Besides being freaked out, embarrassed and humiliated, I stood there motionless. From that day on, I have allowed his kissing and fondling to continue because of plain fear: fear of him claiming me on his taxes as an employee and ruining my eligibility for my scholarship (it's only for unemployed students).

Most of all, I'm afraid of him. Now he keeps bringing up the subject of sex. I can plainly see what he expects of me next. Please advise me on what to do because this situation has stressed me out so much that it's ruining my health. -- FREAKED BY DR. JEKYLL AND HYDE

Dear Freak

Uh, shouldn’t you take at least a little responsibility for this one? He started getting a little creepy flirty and you ignored it hoping it would go away, then he planted his 70 year old married lips on you and you must have at very least kissed back. I can’t imagine you standing as still as a stone, lips and all and him continuing. And if standing still didn’t work wouldn’t you try to back away? Look, I realize your young and more than a little naive, but just because someone wants to kiss you don’t mean that you have to kiss them back. And it doesn’t mean that you have to act like you don’t want to vomit. Granted it is more mature and polite to say “I’m sorry if you misread signals, but I just don’t like you in that way” but if you lack the courage to be vocal then a retching noise, or a gentle push away can also be effective. Shouldn’t you already know this stuff? How fucking sheltered have you been? This is why parents should let their teenagers watch R rated movies and MTV.
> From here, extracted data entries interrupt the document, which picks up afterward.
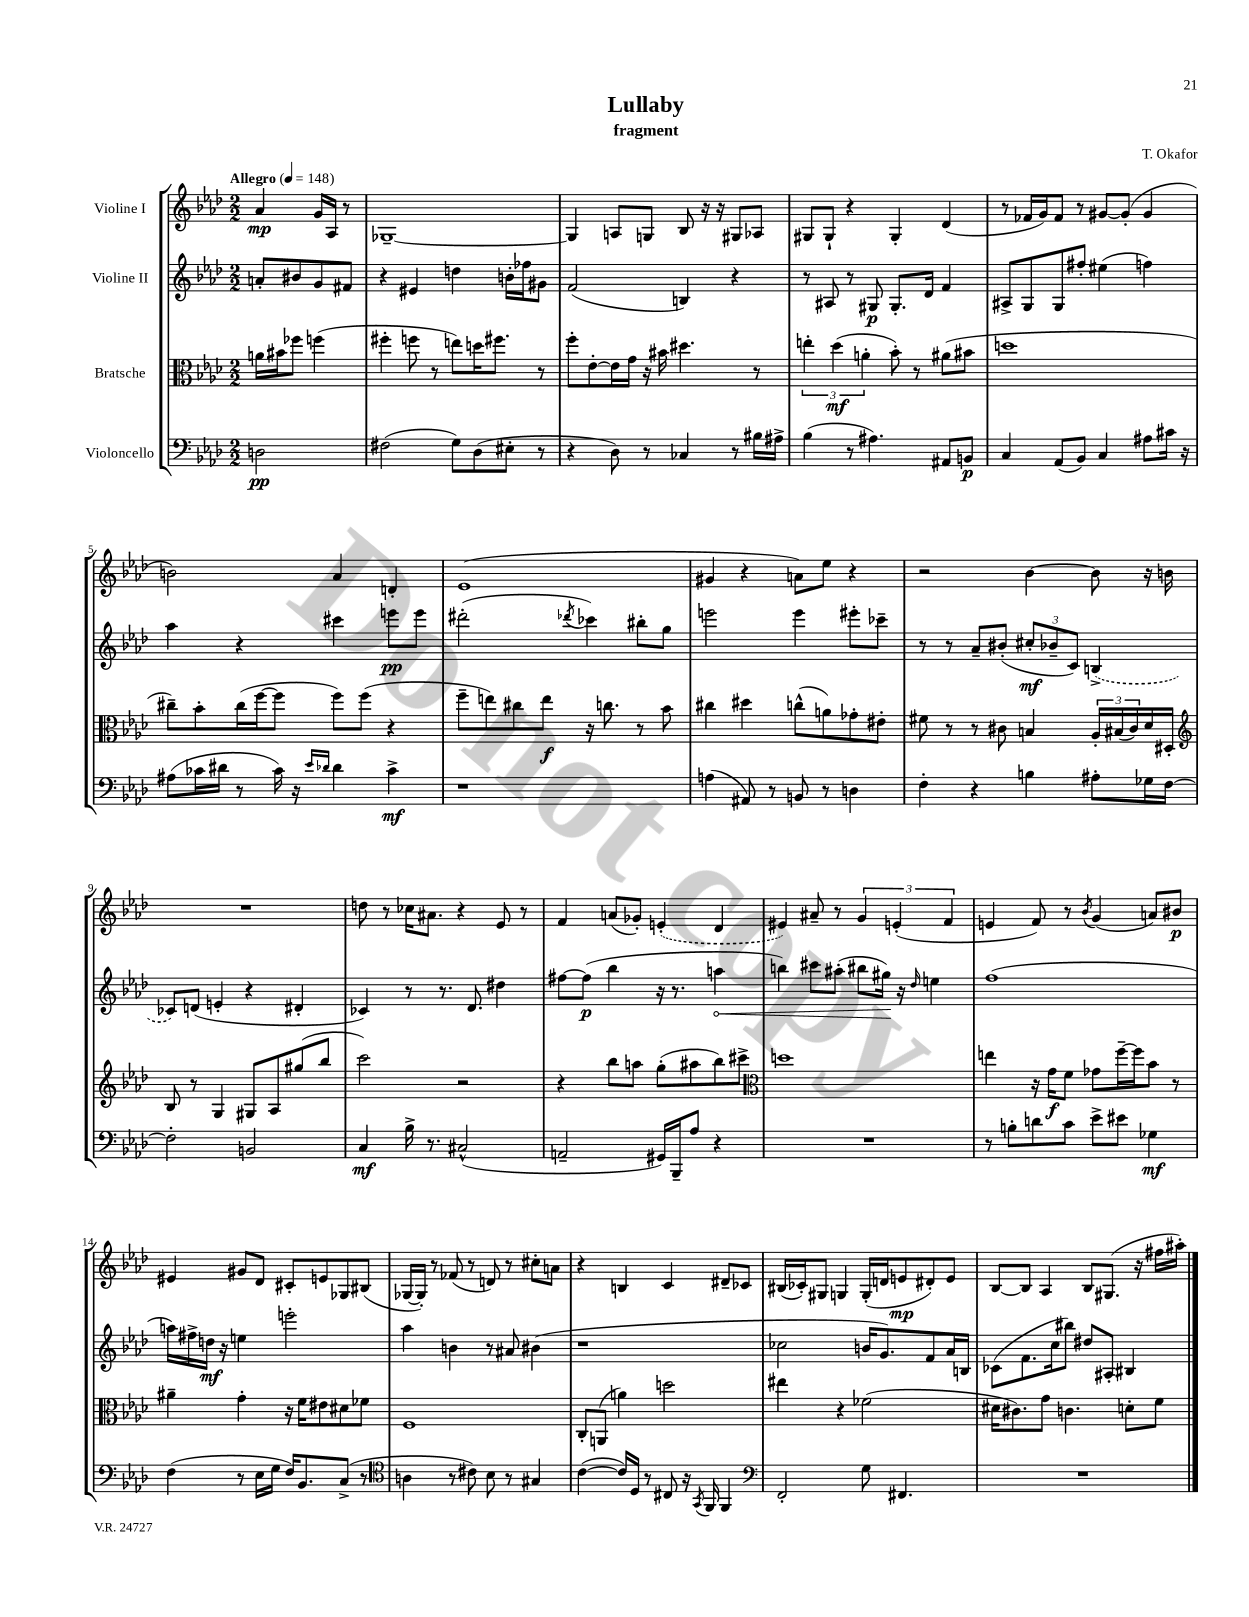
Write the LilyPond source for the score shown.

\header { title = "Lullaby" composer = "T. Okafor" subtitle = "fragment" }
<<
\new StaffGroup <<
\new Staff = "s0" \with { instrumentName = "Violine I" } {
    \clef treble \key aes \major \numericTimeSignature \time 2/2 \partial 2 \tempo "Allegro" 4 = 148
    aes'4\mp g'16 aes16 r8 |
    ges1~-- |
    ges4 a8 g8 bes8 r16 r16 gis8 aes8 |
    gis8 gis8-! r4 gis4-. des'4( |
    r8 fes'16 g'16) fes'8 r8 gis'8~ gis'8-.( gis'4 |
    b'2) aes'4 d'4-. |
    ees'1( |
    gis'4 r4 a'8) ees''8 r4 |
    r2 bes'4~ bes'8 r16 b'16 |
    R1 |
    d''8 r8 ces''16 ais'8. r4 ees'8 r8 |
    f'4 a'8( ges'8-.) \once \slurDashed e'4-.( des'4 |
    eis'4) ais'8-- r8 \tuplet 3/2 { g'4 e'4-.( f'4 } |
    e'4 f'8) r8 \acciaccatura { bes'8 } g'4( a'8) bis'8\p |
    eis'4 gis'8 des'8 cis'8-. e'8 ges8 bis8( |
    ges16~ ges16-.) r8 fes'8( r8 d'8) r8 cis''8-. a'8 |
    r4 b4 c'4 dis'8-- ces'8 |
    bis16( ces'16-.) gis8 g4 g16-.( d'16 e'8\mp dis'8-.) e'8 |
    bes8~ bes8 aes4 bes8 gis8.( r16 fis''16 ais''16-.) \bar "|." |
}
\new Staff = "s1" \with { instrumentName = "Violine II" } {
    \clef treble \key aes \major \numericTimeSignature \time 2/2 \partial 2
    a'8-. bis'8 g'8 fis'8 |
    r4 eis'4 d''4 b'16-. fes''16 gis'8 |
    f'2( b4) r4 |
    r8 ais8 r8 gis8\p gis8.-. des'16 f'4 |
    ais8-> g8 g8 fis''8-. eis''4( f''4) |
    aes''4 r4 cis'''4 e'''8\pp e'''8 |
    dis'''2-.( \acciaccatura { des'''8 } ces'''4) bis''8-. g''8 |
    e'''2 e'''4 eis'''8-. ces'''8-- |
    r8 r8 aes'8-- bis'8-.( \tuplet 3/2 { cis''8-.\mf bes'8-- c'8) } \once \slurDashed b4->( |
    ces'8) d'8( e'4-. r4 dis'4-. |
    ces'4) r8 r8. des'8. dis''4 |
    fis''8~ fis''8\p( bes''4 r16 r8. \once \override Hairpin.circled-tip = ##t a''4\< |
    b''4) cis'''8 ais''8-.( bis''8 gis''16\!) r16 \grace { des''16 } e''4 |
    f''1( |
    a''16) fis''16-> d''16\mf r16 e''4 e'''2-. |
    aes''4 b'4 r8 ais'8 bis'4( |
    r1 |
    ces''2 b'16 g'8.) f'8 aes'16 b16 |
    ces'8( f'8. c''16 bis''8) dis''8 ais8-. bis4 \bar "|." |
}
\new Staff = "s2" \with { instrumentName = "Bratsche" } {
    \clef alto \key aes \major \numericTimeSignature \time 2/2 \partial 2
    a'16 bis'16 fes''8 f''4( |
    fis''4-. f''8 r8 e''8) d''16 fis''8. r8 |
    f''8-. ees'8~-. ees'16 g'16 r16 bis'16 dis''4. r8 |
    \tuplet 3/2 { e''4-. des''4\mf( a'4-. } bes'8-.) r8 ais'8( bis'8 |
    d''1 |
    cis''8--) bes'8-. cis''16( f''16~ f''8 f''8) f''8( r4 |
    f''8-- e''8) cis''8 e''8\f r16 c''8. r8 bes'8 |
    cis''4 dis''4 c''8-^( a'8) ges'8-. eis'8-. |
    fis'8 r8 r8 cis'8 b4 \tuplet 3/2 { aes16-. bis16( cis'16) } des'16 dis16-. |
    \clef treble bes8 r8 g4 gis8 aes8 gis''8( bes''8 |
    c'''2) r2 |
    r4 bes''8 a''8 g''8-.( ais''8 bes''8) cis'''8-> |
    \clef alto d''1 |
    e''4 r16 g'16\f f'8 ges'8 f''16~-- f''16 bes'8 r8 |
    ais'4-- g'4-. r16 f'16 eis'8 dis'8 fes'8 |
    f1 |
    c8-. a,8( a'4) d''2 |
    eis''4 r4 fes'2( |
    dis'16 cis'8.) g'8 c'4. d'8-. f'8 \bar "|." |
}
\new Staff = "s3" \with { instrumentName = "Violoncello" } {
    \clef bass \key aes \major \numericTimeSignature \time 2/2 \partial 2
    d2\pp |
    fis2( g8) des8( eis8-. r8 |
    r4 des8) r8 ces4 r8 bis16 ais16-> |
    bes4( r8 ais4.) ais,8 b,8\p |
    c4 aes,8( bes,8) c4 ais8 cis'16 r16 |
    ais8( ces'16 dis'16 r8 ces'16) r16 \grace { ees'16 des'16 } des'4 ces'4->\mf |
    r1 |
    a4( ais,8) r8 b,8 r8 d4 |
    f4-. r4 b4 ais8-. ges16 f16~ |
    f2-. b,2 |
    c4\mf bes16-> r8. cis2-^( |
    a,2-- gis,16) bes,,16-- aes8 r4 |
    R1 |
    r8 b8-. d'8 c'8 ees'8-> eis'8 ges4\mf |
    f4( r8 ees16 g16 f16) bes,8. c8->( r8 |
    \clef tenor a4 r8 cis'8) bes8 r8 gis4 |
    c'4~( c'16) des16 r8 cis8 r16 \acciaccatura { g,8 } f,16 f,4 |
    \clef bass f,2-. g8 fis,4. |
    R1 \bar "|." |
}
>>
>>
Dr. Creepy isn’t really all that creepy. It does give me the crawlies to think of a 70 year old man slobbering all over a naïve 19 year old. But if he really wanted to be creepy he would have the pharmaceuticals to do it. He probably thinks you like him back. I think he is mentioning sex in an effort to titillate you, and doesn’t realize you want him about as much as you want hemorrhoids. I realize he is old enough to be your grandfather but he doesn’t see himself that way. He still sees himself as a sexual person and if a 19 year old wants to let him feel her up, then great, that’s probably half the reason he went to medical school to begin with.

You probably already knew some of this stuff, and what you didn’t know chalk it up to a lesson learned. You can quit, it really should be no problem. If this “affair” were made public he is going to look a lot worse than you. His reputation in the community and also his wife are enough for him to keep his mouth shut. People would be more inclined to believe your side of the story, and it would be an embarrassment for him to be rejected by you in such a way. Also, it is just as illegal for him to pay you under the table as it is for you to accept money under the table.

Learn to stick up for yourself, and when situations such as these arise they will be more black and white. In this situation, if you pushed him away at the beginning, you may have lost a job or, you may have been able to keep it. Either way, you also would have saved yourself over a month of anguish. If you weren’t working under the table, and he fired you for not making out with him you could have filed a sexual harassment suit. When you work under the table you give up things like that, but that’s another column.

P.S. You misused the Dr Jekyll and Mr. Hyde thing but I’m trying to let that go.